Derek Ercolano (previously featured here) is a Brooklyn based illustrator who’s work is super rad. He does a lot of weirdo drawings of random characters, with melting faces and riding hoverboards and basically tripping out in every conceivable way. When you look through his portfolio it’s also cool to see how he’s progressed over the last couple years. His newest stuff is absolutely killing it.
Lena Macka is an illustrator and designer of minimal tattoos, who is based in the French city of Lyon. She seems to work mainly in black and white, and shades of grey, but in her illustrations she uses bold colors. Each illustration and the atmosphere within portrays a sense of peace and tranquillity, achieved through her use of posture and color. However, reflecting that of reality and the hurdles it may bring, each image also represents the struggle and duality of life.
Jeremy Nichols was born in Tokyo, Japan in 1982. He spent most of his youth in the suburbs of Columbus, Ohio. After high school, he went to the Ohio State University to study printmaking under Charels Massey jr. and Philip von Rabbe. Shortly after he graduated with a BFA, he moved to Portland, Oregon where he is currently working, drawing, painting, and starring at walls.
Ritchelly Oliveira draws from emotions to create his different pieces. Building on his talent for sketching which he discovered at a young age, Oliveira developed a distinctive style: hyperrealistic portraiture often interspersed with surrealistic elements that surprise and captivate. While the artist admits that there can be a cliché behind the emotion, he sees the bumps and anxieties hidden beneath the surface. This has inspired him to display these scars in his own work as he has witnessed them on his own path.
Katy Ann Gilmore is a visual artist living and working in Los Angeles. She received a BA in Mathematics, Art, and Spanish from Greenville College in Greenville, IL and an MFA in Visual Art from Azusa Pacific University in Azusa, CA. Working in sculpture, installation, and drawing/painting, she is currently influenced heavily by topography and the relationship between 2D, perpendicular planes and their distortions into 3D space.
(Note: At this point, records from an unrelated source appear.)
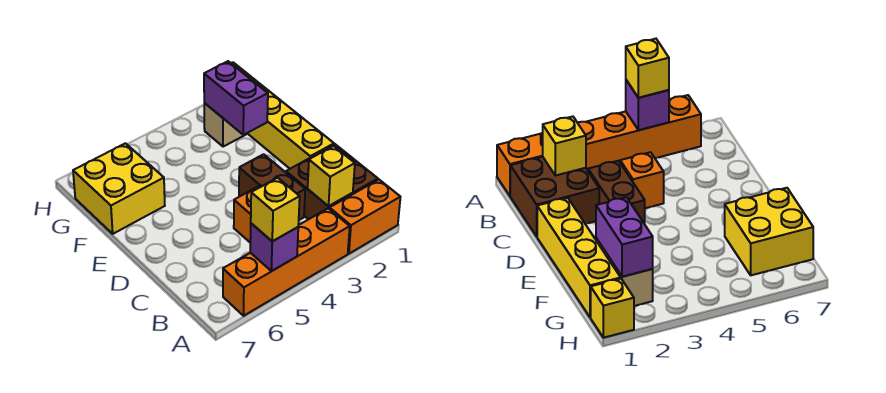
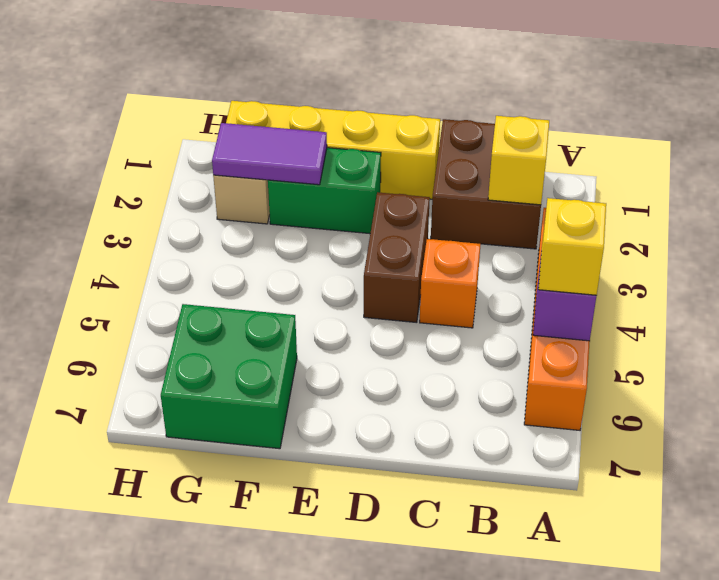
orange 1x2 brick [330,180,400,254] -> none
brown 1x2 brick [239,154,305,220] -> brown 1x2 brick turned to [364,192,430,323]
none -> green 1x2 brick [268,148,381,234]
purple 1x2 brick [204,61,268,135] -> purple 1x2 tile [212,123,327,185]
yellow 2x2 brick [73,143,165,234] -> green 2x2 brick [161,304,297,449]
yellow 1x1 brick [591,279,634,338] -> none

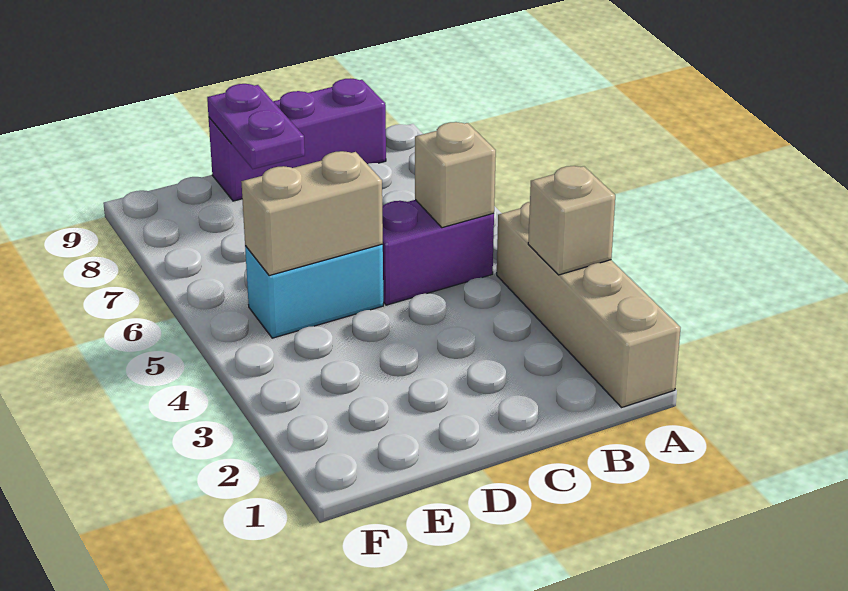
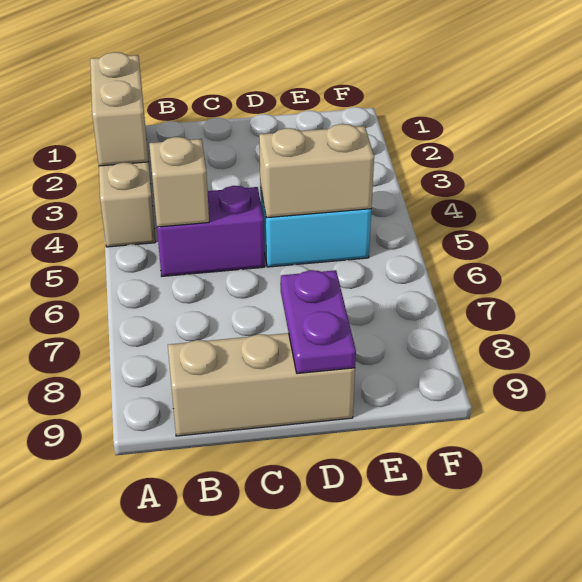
tan 1x1 brick [528,166,615,275] -> tan 1x2 brick [90,52,148,166]
purple 1x3 brick [209,79,386,201] -> tan 1x3 brick [168,333,355,436]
John Harman’s exploratory, give-it-a-go-and-see-what-happens attitude has propelled him since he was a boy. His iterative journey has had its fits and starts, but its forward momentum has been fueled by his unceasing curiosity and his desire to learn—not just from his tools, but also from the larger creative community. While working full-time, Harman pursued a four-year degree in video game art. The courses taught him a lot, but they skipped right over the basics, so, as with Photoshop before, his made his own way through 3D Studio Max, Adobe InDesign, and a whole host of other programs.
Los Angeles based Thomas Housago’s work playfully subverts the expectation of sculpture. Drawing reference to a multitude of styles such as Classicism, Cubism, and Futurism, Houseago’s intentionally clumsy forms trade the imperious and enduring qualities of traditional bronze or marble for the humble aesthetic of plaster and various found materials. Lacking the weighty physical stature associated with three dimensional media, Houseago’s ‘monumental’ structures appear almost comically flimsy, reducing the grandiose weight of art history into sympathetic effigies.
Houseago is fascinated by tribal art from Africa and the South Pacific, an influence evident in the primitivist mask-like heads and crude features of his disjointed figures. To create them, Houseago begins with a structure of iron rods, then adds materials such as plaster, hemp, and wood. Some of his works incorporate charcoal or graphite sketches of faces and anatomy on plaster and wood panels, producing an unfinished look that draws attention to the artist’s process.
Brooklyn-based painter Torey Thornton creates abstract, crudely rendered forms to explore the picture plane as both a spatial field and a medium for conjuring images and sensibilities. Thornton rejects the canvas, instead preferring the textural possibilities of paper, found wood, and slatted panels, all of which serve as the grounds for spray and acrylic paint, as well as collaged objects. His paintings exhibit various influences, from color field and monochrome painting to biomorphic abstractions. Certain elements suggest recognizable forms—cars, the sun—while others are more cryptic, such as the repeated appearance of perpendicular lines.